Maklum saja harga mobil-mobil klasik ini tumbuh cukup tinggi di antara para penggemar dan pemburu mobil tua. Mobil bermesin besar keluaran Amerika dari era tahun 1960-an ataupun tahun 1970-an termasuk yang baik sebagai investasi alternatif karena harganya bisa meningkat 70 persen.
Roni Arifudin, Sekjen PPMKI menuturkan pada tahun 2003 lalu, sebuah mobil Plymouth Barracudas keluaran tahun 1971 yang merupakan edisi terbatas, pernah laku terjual dengan harga hingga Rp19 miliar.
Atau sebut saja Presdir PT Sumatra Timber Utama Damai, Budiono Widodo yang manggut-manggut saja saat kawannya yang berhutang justru datang dengan seonggok Ford T 1918.

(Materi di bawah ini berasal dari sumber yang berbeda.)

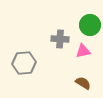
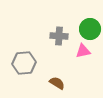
green circle: moved 4 px down
gray cross: moved 1 px left, 3 px up
brown semicircle: moved 26 px left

Kita tahu Ford T 1918 adalah Ford yang diproduksi di tahun ke-10, sejak Ford T dibuat pertama kali di pabrik Piquette Avenue, Detroit, 1 Oktober 1908. Selain sangat bersejarah tentu saja mahal. Sebagai perbandingan Ford Mustang tahun 1966 seharga sekitar Rp380 juta.
Jadi bisa dibilang dengan memiliki mobil antik seperti Bob Setyanegara, sama saja dengan menyimpan barang berharga yang seringkali harga jualnya jauh lebih tinggi dari sebuah mobil keluaran terakhir.
Bahkan bisa dibilang memiliki mobil antik adalah investasi jangka panjang yang aman dan menguntungkan sekaligus gengsi tersendiri diantara lalu lalang mengkilapnya mobil-mobil terbaru saat ini.